7.06.2011

ASSUAGING ANXIETY 1

Assuaging Anxiety 1
17x23"
ink, acrylic on colored paper  
May First Friday 2011












 



  








As the Arts Incubator withers away, I look to efflorescence, just months ago.  I’m trying to do so many things to prepare; I'm getting nowhere fast.  As my mind plans, curates, structures the next 14 chess moves, anxious whirlpools threaten.  On replay, I envision Scratchy's skeleton ripped out of his body: Itchy laughs, Scratchy dies.  It's a most uncomfortable kind of tension, a paradox of sensation: my outer body stationary and my marrow sprinting forward.  I often have this psuedo-agoraphobia before social events, which I don't really understand.  If I truly believe that painting can heal, then I should let it do so. 

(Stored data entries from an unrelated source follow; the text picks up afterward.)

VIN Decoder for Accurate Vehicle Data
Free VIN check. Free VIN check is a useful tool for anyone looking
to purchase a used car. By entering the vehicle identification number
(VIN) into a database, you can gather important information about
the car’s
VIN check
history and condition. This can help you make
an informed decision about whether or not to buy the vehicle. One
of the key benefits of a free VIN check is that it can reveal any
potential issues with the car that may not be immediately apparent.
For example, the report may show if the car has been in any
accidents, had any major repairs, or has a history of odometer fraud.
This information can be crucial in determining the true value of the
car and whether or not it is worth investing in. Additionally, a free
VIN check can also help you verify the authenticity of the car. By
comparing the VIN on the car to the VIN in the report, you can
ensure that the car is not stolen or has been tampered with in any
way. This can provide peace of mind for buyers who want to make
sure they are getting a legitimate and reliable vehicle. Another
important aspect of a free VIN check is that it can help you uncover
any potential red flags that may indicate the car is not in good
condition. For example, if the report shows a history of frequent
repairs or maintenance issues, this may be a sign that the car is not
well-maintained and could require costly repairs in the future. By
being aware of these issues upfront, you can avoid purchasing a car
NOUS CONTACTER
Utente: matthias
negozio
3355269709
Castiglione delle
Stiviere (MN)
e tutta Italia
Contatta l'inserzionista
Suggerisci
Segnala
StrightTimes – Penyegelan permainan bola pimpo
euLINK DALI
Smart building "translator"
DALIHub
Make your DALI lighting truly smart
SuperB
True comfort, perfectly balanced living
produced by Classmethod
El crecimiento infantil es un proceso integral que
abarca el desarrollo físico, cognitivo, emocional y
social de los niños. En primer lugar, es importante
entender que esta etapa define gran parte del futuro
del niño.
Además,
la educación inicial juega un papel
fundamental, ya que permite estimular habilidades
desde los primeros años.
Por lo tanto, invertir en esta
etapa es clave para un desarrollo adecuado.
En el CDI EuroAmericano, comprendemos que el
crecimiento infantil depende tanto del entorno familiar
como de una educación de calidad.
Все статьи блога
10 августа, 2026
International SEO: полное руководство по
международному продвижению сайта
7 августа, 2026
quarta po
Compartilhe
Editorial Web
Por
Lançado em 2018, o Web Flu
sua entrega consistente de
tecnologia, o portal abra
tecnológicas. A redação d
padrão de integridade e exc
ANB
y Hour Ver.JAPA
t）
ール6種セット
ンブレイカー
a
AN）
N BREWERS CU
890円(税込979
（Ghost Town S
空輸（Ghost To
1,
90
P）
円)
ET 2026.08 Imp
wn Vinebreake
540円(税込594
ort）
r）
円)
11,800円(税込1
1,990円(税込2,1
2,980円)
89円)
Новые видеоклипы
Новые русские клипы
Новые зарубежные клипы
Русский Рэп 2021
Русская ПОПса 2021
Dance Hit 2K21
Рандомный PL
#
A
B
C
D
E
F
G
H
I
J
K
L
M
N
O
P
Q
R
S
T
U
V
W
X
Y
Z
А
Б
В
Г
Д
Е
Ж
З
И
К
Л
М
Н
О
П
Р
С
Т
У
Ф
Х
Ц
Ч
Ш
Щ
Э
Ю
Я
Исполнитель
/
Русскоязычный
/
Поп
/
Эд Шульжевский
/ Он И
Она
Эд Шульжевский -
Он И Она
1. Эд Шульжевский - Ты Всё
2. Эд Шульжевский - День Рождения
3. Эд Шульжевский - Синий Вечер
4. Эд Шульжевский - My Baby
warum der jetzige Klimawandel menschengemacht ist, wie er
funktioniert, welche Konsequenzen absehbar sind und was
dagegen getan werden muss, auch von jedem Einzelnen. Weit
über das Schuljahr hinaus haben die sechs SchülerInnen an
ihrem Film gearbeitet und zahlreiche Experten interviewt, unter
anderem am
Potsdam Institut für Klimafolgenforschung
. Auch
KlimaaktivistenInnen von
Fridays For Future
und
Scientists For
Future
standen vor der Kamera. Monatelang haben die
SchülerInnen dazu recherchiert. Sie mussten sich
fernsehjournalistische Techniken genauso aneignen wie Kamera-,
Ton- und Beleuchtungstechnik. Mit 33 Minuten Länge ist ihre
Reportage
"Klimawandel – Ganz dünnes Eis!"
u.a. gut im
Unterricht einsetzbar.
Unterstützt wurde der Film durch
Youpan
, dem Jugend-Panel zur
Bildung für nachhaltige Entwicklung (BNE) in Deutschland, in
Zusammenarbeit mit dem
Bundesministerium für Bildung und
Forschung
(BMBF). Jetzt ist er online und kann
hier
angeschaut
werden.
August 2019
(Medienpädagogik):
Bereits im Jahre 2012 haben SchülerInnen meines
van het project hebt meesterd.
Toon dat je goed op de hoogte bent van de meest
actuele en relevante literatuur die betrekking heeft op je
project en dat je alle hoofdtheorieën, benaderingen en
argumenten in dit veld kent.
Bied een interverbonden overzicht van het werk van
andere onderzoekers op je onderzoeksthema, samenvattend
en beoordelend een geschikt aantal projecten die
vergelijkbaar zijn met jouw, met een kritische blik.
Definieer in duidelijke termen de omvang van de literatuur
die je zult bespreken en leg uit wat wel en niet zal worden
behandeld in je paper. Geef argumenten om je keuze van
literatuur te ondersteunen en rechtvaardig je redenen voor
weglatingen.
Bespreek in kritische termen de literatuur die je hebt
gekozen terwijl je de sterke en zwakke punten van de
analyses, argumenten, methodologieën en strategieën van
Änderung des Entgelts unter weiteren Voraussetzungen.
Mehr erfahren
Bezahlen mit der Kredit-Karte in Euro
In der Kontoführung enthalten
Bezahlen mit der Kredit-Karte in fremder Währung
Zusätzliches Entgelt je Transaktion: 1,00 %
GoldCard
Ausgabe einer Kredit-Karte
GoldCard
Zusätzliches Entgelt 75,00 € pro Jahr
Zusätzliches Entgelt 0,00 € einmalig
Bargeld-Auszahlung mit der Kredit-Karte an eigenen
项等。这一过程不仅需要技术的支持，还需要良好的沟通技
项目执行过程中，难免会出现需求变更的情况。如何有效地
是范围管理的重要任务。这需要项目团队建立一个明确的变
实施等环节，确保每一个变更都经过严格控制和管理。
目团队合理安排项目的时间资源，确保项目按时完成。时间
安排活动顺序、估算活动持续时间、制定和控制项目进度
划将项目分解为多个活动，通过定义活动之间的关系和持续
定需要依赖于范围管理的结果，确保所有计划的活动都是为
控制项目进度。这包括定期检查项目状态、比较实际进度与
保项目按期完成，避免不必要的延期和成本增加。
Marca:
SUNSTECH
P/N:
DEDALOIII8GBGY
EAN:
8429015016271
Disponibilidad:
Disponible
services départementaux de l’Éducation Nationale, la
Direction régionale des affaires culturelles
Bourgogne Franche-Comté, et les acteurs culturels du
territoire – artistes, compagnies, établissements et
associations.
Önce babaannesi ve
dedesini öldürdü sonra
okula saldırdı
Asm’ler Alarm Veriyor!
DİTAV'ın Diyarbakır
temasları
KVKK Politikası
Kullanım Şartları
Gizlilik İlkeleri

So this was me, in the afternoon, sublimating my anxiety before my first First Friday.  



An existential painting in that I wasn't looking at anything, nor was I responding to the work as created.  Without forethought, I merely used what was readily available and painted as a release.   Cathartic is too strong of a word, but the glee in creation is a salve that other generally worthwhile activities don't give me (writing, exercise).    


I already had colored paper ready for use (something developed during Jason Scuilla's drawing class and my love for Albrecht Durer's watercolor drawings-which I thought were white pencil on colored paper, but oh no, they're all watercolor with brush and the "white lines" are the white of the paper, because he's just that much of a badass.)